• **ZIEL**
Aktualisiere das folgende Material, indem du „Document page“ überall durch „Rendered page“ ersetzt. Gib alles Übrige unverändert wieder.

• **ZU BEARBEITENDES MATERIAL**
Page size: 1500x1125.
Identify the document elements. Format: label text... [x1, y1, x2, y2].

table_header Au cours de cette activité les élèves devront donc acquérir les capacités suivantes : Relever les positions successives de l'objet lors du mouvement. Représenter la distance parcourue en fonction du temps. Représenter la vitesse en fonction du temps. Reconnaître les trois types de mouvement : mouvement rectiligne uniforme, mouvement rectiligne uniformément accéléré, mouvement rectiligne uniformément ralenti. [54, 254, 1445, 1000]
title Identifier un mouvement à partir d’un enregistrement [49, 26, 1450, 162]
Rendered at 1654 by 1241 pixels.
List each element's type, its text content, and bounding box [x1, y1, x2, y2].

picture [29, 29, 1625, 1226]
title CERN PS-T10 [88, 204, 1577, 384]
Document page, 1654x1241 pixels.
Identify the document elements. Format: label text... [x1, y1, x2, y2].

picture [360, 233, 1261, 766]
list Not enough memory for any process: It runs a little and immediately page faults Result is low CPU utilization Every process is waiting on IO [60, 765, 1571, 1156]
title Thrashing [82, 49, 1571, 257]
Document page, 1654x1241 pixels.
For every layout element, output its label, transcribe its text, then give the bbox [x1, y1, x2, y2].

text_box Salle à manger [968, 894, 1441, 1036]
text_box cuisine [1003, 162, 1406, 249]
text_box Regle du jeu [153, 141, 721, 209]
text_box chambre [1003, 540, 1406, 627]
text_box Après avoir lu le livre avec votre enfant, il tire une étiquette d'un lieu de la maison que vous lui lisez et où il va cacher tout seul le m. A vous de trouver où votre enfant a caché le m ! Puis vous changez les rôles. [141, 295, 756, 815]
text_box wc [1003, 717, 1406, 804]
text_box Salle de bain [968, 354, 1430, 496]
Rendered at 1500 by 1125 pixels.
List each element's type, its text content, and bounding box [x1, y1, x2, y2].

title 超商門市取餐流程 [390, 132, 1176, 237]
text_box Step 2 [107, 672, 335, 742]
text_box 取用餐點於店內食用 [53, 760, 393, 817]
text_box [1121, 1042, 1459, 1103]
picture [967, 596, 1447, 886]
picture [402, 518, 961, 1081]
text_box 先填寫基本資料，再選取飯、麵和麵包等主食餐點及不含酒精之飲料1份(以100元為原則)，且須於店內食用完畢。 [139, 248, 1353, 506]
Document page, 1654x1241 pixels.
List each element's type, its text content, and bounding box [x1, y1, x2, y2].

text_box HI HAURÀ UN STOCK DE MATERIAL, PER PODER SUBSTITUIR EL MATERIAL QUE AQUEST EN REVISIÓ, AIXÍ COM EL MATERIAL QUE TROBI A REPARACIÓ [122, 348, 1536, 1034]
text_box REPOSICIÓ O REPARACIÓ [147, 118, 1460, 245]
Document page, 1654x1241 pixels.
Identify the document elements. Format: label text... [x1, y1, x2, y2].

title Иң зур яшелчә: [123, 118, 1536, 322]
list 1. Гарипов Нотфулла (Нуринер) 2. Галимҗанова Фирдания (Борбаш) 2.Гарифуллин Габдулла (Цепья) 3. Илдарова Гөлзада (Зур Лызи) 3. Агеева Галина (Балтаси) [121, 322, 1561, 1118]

• **GELÖSTE AUFGABE**
Page size: 1500x1125.
Identify the document elements. Format: label text... [x1, y1, x2, y2].

table_header Au cours de cette activité les élèves devront donc acquérir les capacités suivantes : Relever les positions successives de l'objet lors du mouvement. Représenter la distance parcourue en fonction du temps. Représenter la vitesse en fonction du temps. Reconnaître les trois types de mouvement : mouvement rectiligne uniforme, mouvement rectiligne uniformément accéléré, mouvement rectiligne uniformément ralenti. [54, 254, 1445, 1000]
title Identifier un mouvement à partir d’un enregistrement [49, 26, 1450, 162]
Rendered at 1654 by 1241 pixels.
List each element's type, its text content, and bounding box [x1, y1, x2, y2].

picture [29, 29, 1625, 1226]
title CERN PS-T10 [88, 204, 1577, 384]
Rendered page, 1654x1241 pixels.
Identify the document elements. Format: label text... [x1, y1, x2, y2].

picture [360, 233, 1261, 766]
list Not enough memory for any process: It runs a little and immediately page faults Result is low CPU utilization Every process is waiting on IO [60, 765, 1571, 1156]
title Thrashing [82, 49, 1571, 257]
Rendered page, 1654x1241 pixels.
For every layout element, output its label, transcribe its text, then give the bbox [x1, y1, x2, y2].

text_box Salle à manger [968, 894, 1441, 1036]
text_box cuisine [1003, 162, 1406, 249]
text_box Regle du jeu [153, 141, 721, 209]
text_box chambre [1003, 540, 1406, 627]
text_box Après avoir lu le livre avec votre enfant, il tire une étiquette d'un lieu de la maison que vous lui lisez et où il va cacher tout seul le m. A vous de trouver où votre enfant a caché le m ! Puis vous changez les rôles. [141, 295, 756, 815]
text_box wc [1003, 717, 1406, 804]
text_box Salle de bain [968, 354, 1430, 496]
Rendered at 1500 by 1125 pixels.
List each element's type, its text content, and bounding box [x1, y1, x2, y2].

title 超商門市取餐流程 [390, 132, 1176, 237]
text_box Step 2 [107, 672, 335, 742]
text_box 取用餐點於店內食用 [53, 760, 393, 817]
text_box [1121, 1042, 1459, 1103]
picture [967, 596, 1447, 886]
picture [402, 518, 961, 1081]
text_box 先填寫基本資料，再選取飯、麵和麵包等主食餐點及不含酒精之飲料1份(以100元為原則)，且須於店內食用完畢。 [139, 248, 1353, 506]
Rendered page, 1654x1241 pixels.
List each element's type, its text content, and bounding box [x1, y1, x2, y2].

text_box HI HAURÀ UN STOCK DE MATERIAL, PER PODER SUBSTITUIR EL MATERIAL QUE AQUEST EN REVISIÓ, AIXÍ COM EL MATERIAL QUE TROBI A REPARACIÓ [122, 348, 1536, 1034]
text_box REPOSICIÓ O REPARACIÓ [147, 118, 1460, 245]
Rendered page, 1654x1241 pixels.
Identify the document elements. Format: label text... [x1, y1, x2, y2].

title Иң зур яшелчә: [123, 118, 1536, 322]
list 1. Гарипов Нотфулла (Нуринер) 2. Галимҗанова Фирдания (Борбаш) 2.Гарифуллин Габдулла (Цепья) 3. Илдарова Гөлзада (Зур Лызи) 3. Агеева Галина (Балтаси) [121, 322, 1561, 1118]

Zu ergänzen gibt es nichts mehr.